Rooster hesitated. “Vern’s hit. He can’t take no fast pace.”

“Then he’ll hafta stay here. He oughtn’t to’ve got hisself shot.”

When Rooster still held back, Bronc drew his gun. “I said move.”

Rooster glanced apologetically at Vern. “Sorry, boy,” he said, and mounted his horse.

For a while Vern sat there unable to move. The other riders drifted away from him and he was alone, sitting in a patch of brittle grass miles and miles from help. He looked up at his horse, which stood calmly now. If he could only get on him … But he knew he lacked the strength. He felt the blood still flowing slowly out between his fingers. Holding his handkerchief over the wound, he had gotten the blood clotted and stopped most of the flow. But a little of it still trickled, slowly draining the life and the hope from him.
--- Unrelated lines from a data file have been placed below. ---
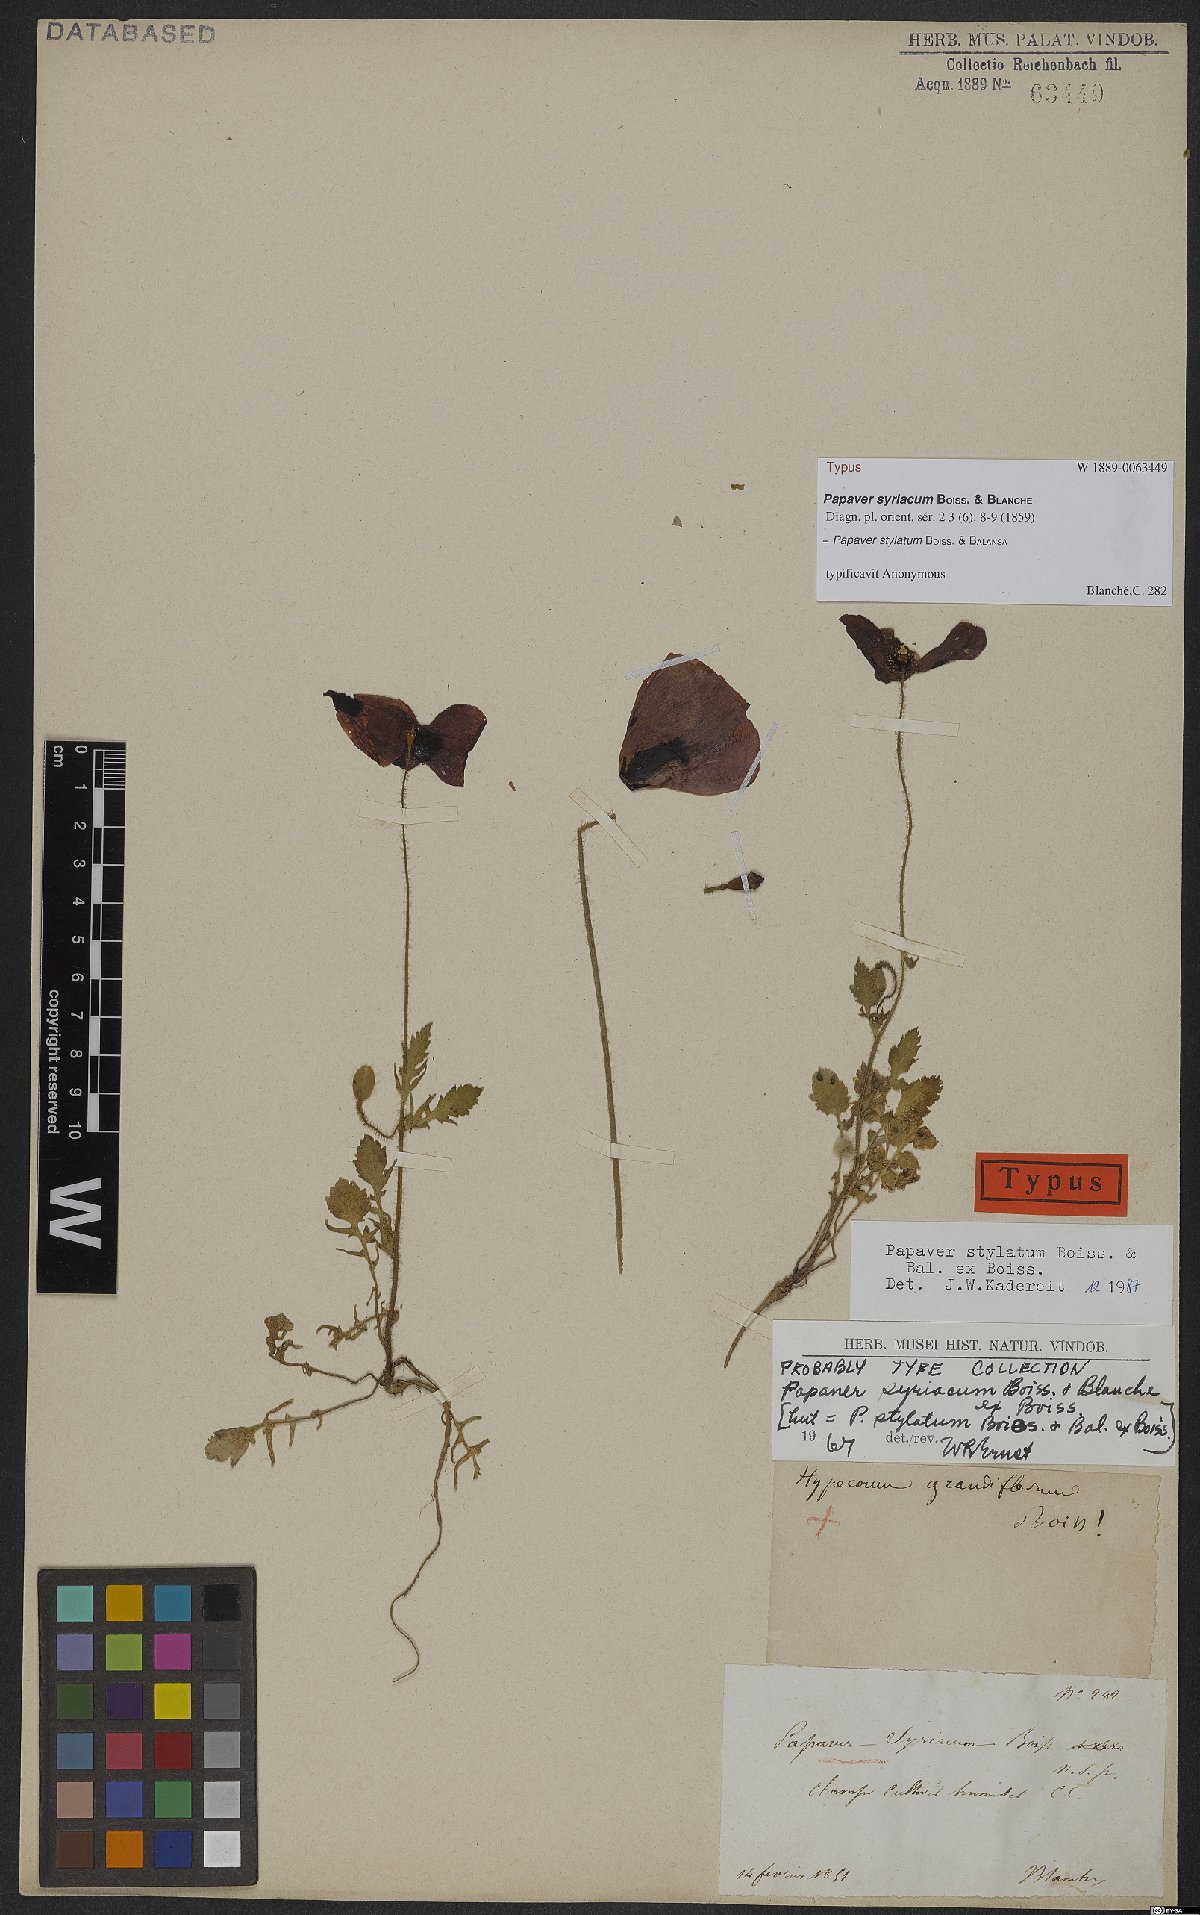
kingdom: Plantae
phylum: Tracheophyta
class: Magnoliopsida
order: Ranunculales
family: Papaveraceae
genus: Papaver
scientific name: Papaver umbonatum
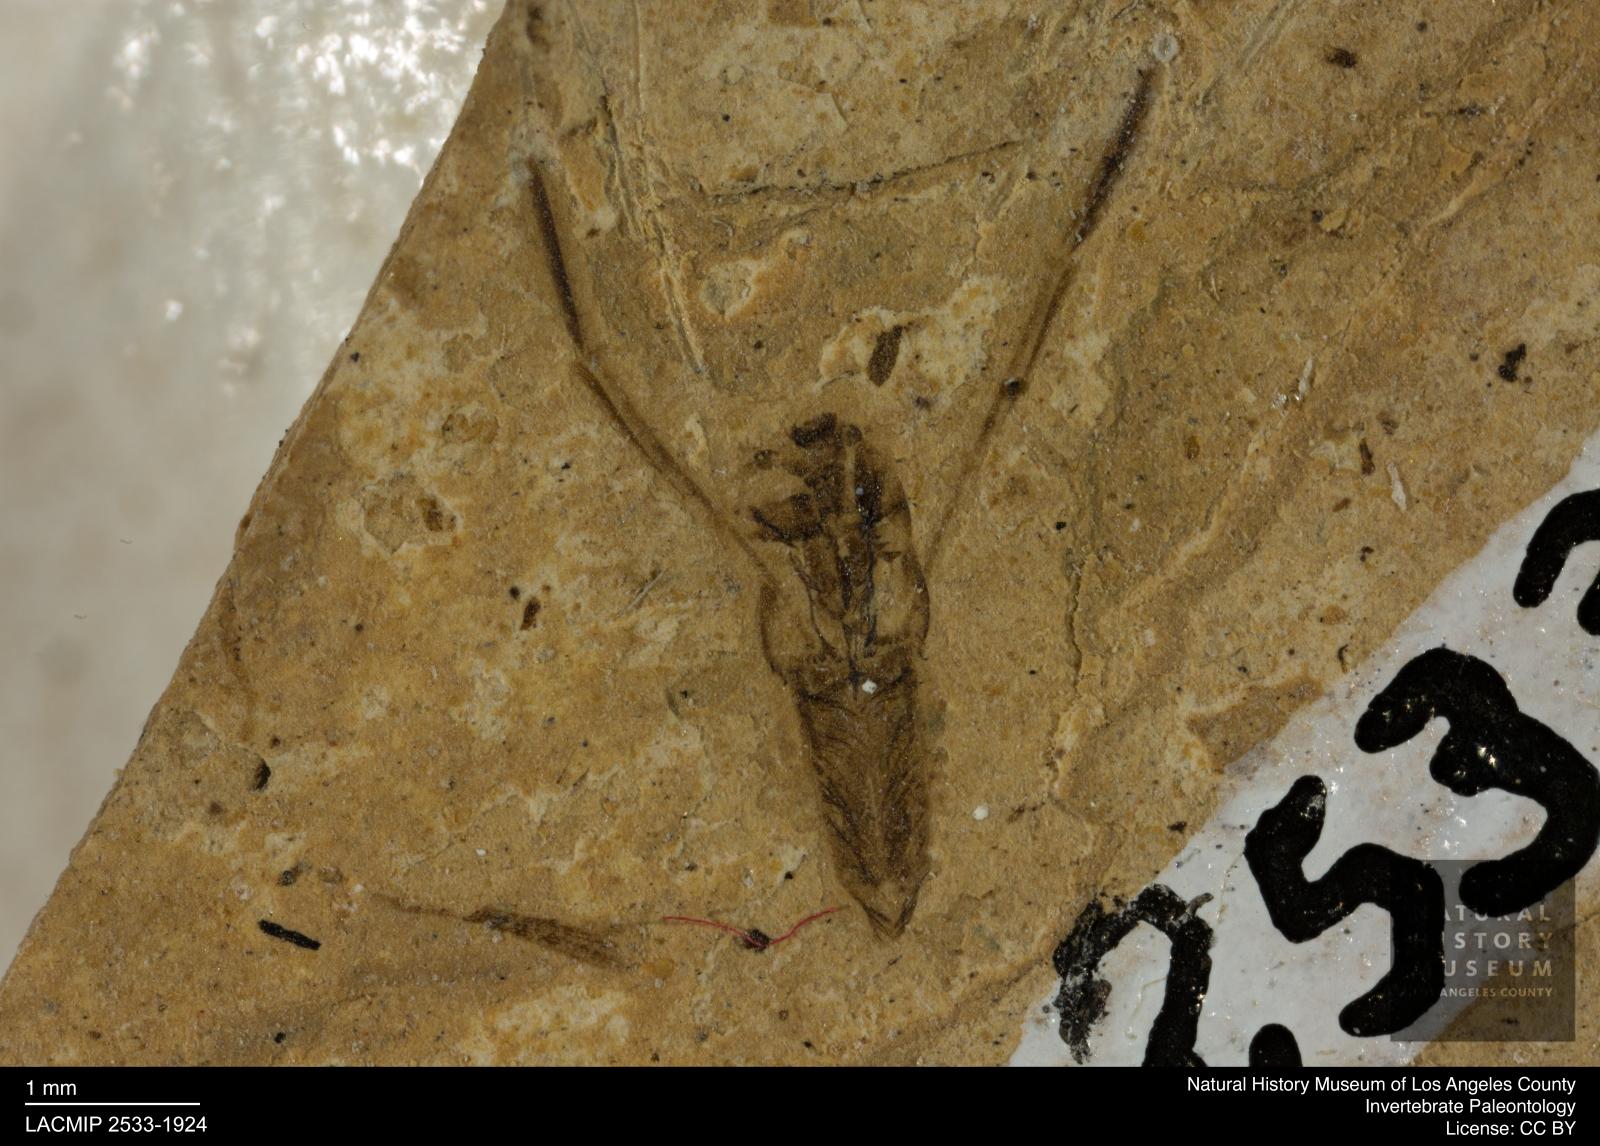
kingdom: Animalia
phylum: Arthropoda
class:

He didn’t know how long it was before Rooster came. His friend rode up in an easy lope, slowing down before he got there so he wouldn’t cause Vern’s horse to jerk away. Rooster jumped to the ground and looked back over his shoulder.

“Whether you think you can do it or not, boy, you got to get on that horse. Old Bronc’ll be along lookin’ for us directly, and we better not be here.”

With Rooster’s help, Vern managed to get into the saddle. He would have fallen off again if Rooster hadn’t been there to hold him on.

Rooster said, “Bronc’ll be back huntin’ me soon’s he finds out I slipped away. But there’s a crick down yonder a ways, and plenty of brush. Maybe we can hide in there. He can’t spend much time lookin’.”

Rooster holding him, they rode to the creek. Rooster took time to dip up water in his hat and let Vern gulp it down. Then they made their way into a thick tangle of mesquite and catclaw. Vern stayed in the saddle, slumped low over the horn. Rooster stepped to the ground and kept watch. Presently he saw Bronc top out over the hill. Rooster drew the horses deeper into the brush and stood holding his hands over their noses so they wouldn’t nicker to Bronc’s horse. For a little while they could hear Bronc riding up and down the creek, cursing and calling Rooster’s name. Bronc knew they were in there somewhere. Then, because of the urgency of moving the cattle, he gave up and disappeared out over the hill.

Rooster led the horses into the open. He took another look at Vern’s wound. “You’re fixin’ to get in a bad way, boy, if we don’t get you some help. Hang on, I’m takin’ you home.”

Painfully Vern shook his head. “No, not home, Rooster. I don’t want to bring the R Cross down on them.”

“You’ve probably done that anyhow. But have it the way you want it. I think I know another place we can go.”

Vern nodded dully. “Let’s get started, then.”